Name	Description	Thresholds
Etcd has a leader?	Indicates whether the members have a leader. Yes - all members have a leader. No - one or more members haven't a leader.	Default: Mode: absolute Level 1: 1
Leader name	Indicate which server is the leader	Default: Mode: absolute Level 1: 80
Disk operations wal_fsync duration	The latency distributions of fsync called by wal
Count of leader changes per $interval	Show the number of leader changes per $interval
The sum of leader changes	Show the sum of leader changes per $interval	Default: Mode: absolute Level 1: 80
Etcd nodes status	Shows status of each etcd pod in the cluster.	Default: Mode: absolute Level 1: 80
The sum rate of failed proposals seen	Show the sum rate of failed proposals seen per $interval	Default: Mode: absolute Level 1: 80
RPC Rate	Total number of gRPC's started and failed on the server
Active Streams	Show active streams
DB Size	Total size of the underlying database
Disk Sync Duration	The latency distributions of fsync called by wal and backend
Memory	Resident memory size
Client Traffic In	The total number of bytes received from grpc clients
Client Traffic Out	The total number of bytes sent to grpc clients
Peer Traffic In	The total number of bytes received from peers
Peer Traffic Out	The total number of bytes sent to peers
Raft Proposals	The total number of failed proposals seen The current number of pending proposals to commit The total number of consensus proposals applied, committed
Total Leader Elections Per Day	The number of leader changes seen per day
The total number of consensus proposals committed	proposals_committed_total records the total number of consensus proposals committed.

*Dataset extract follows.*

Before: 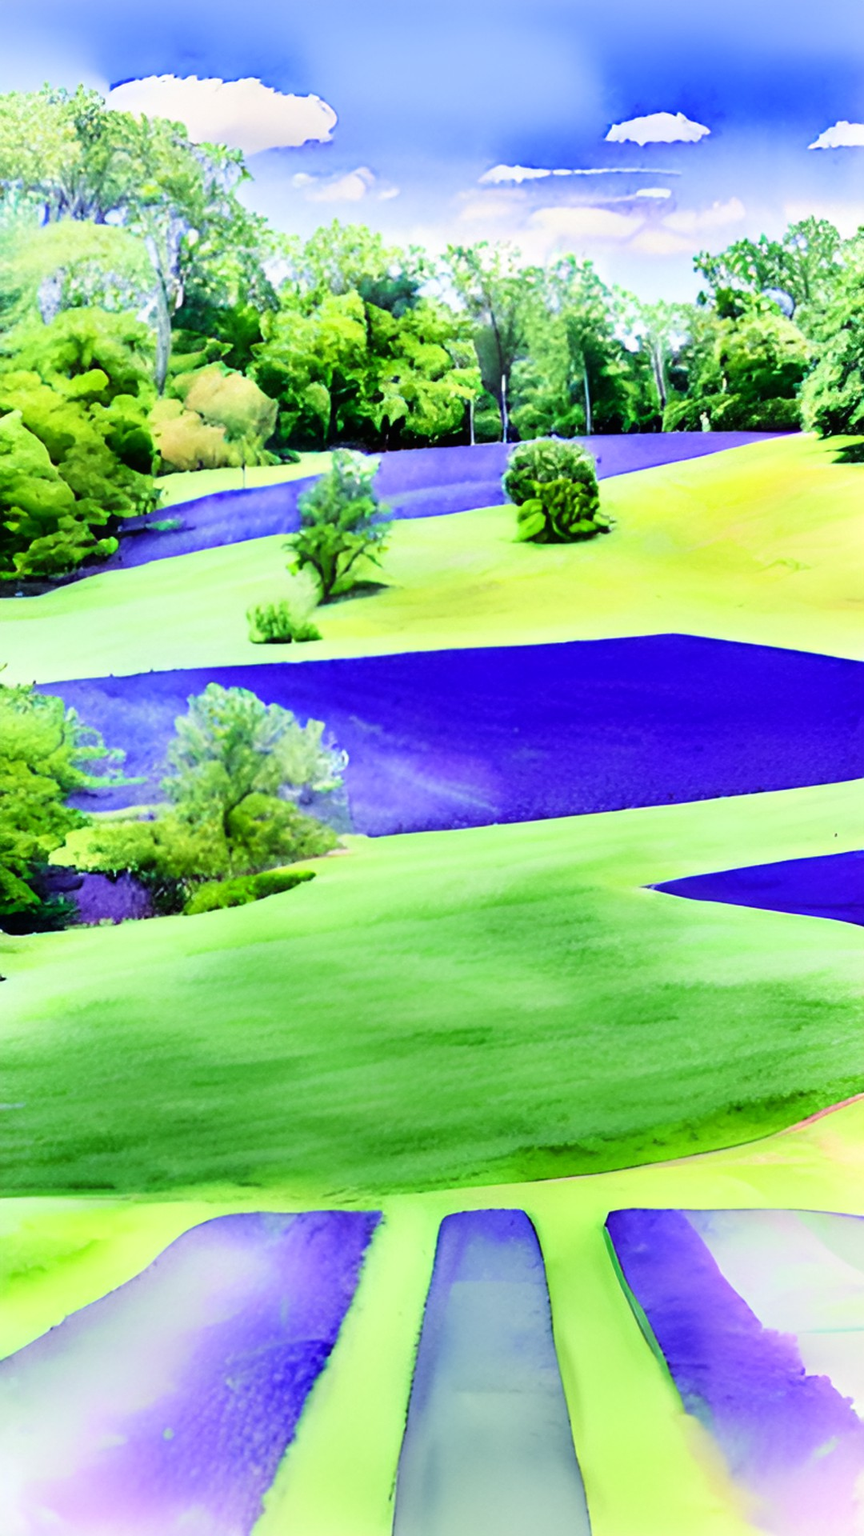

This gauge should increase over time if the cluster is healthy. Several healthy members of an etcd cluster may have different total committed proposals at once. This discrepancy may be due to recovering from peers after starting, lagging behind the leader, or being the leader and therefore having the most commits. It is important to monitor this metric across all the members in the cluster; a consistently large lag between a single member and its leader indicates that member is slow or unhealthy. proposals_applied_total records the total number of consensus proposals applied. The etcd server applies every committed proposal asynchronously. The difference between proposals_committed_total and proposals_applied_total should usually be small (within a few thousands even under high load). If the difference between them continues to rise, it indicates that the etcd server is overloaded. This might happen when applying expensive queries like heavy range queries or large txn operations.
Proposals pending	indicates how many proposals are queued to commit. Rising pending proposals suggests there is a high client load or the member cannot commit proposals.
Disks operations	The sum rate latency distributions of fsync called by wal and backend
Slow Operations	The count of slow apply and read index operations
Network	The rate number of bytes received and sent from grpc clients
Snapshot Duration	Abnormally high snapshot duration (snapshot_save_total_duration_seconds) indicates disk issues and might cause the cluster to be unstable.
Snapshot Fsync Duration	The latency distributions of fsync called by snap
Snapshot DB File Duration	The latency distributions of saving and fsyncing `.snap.db` files.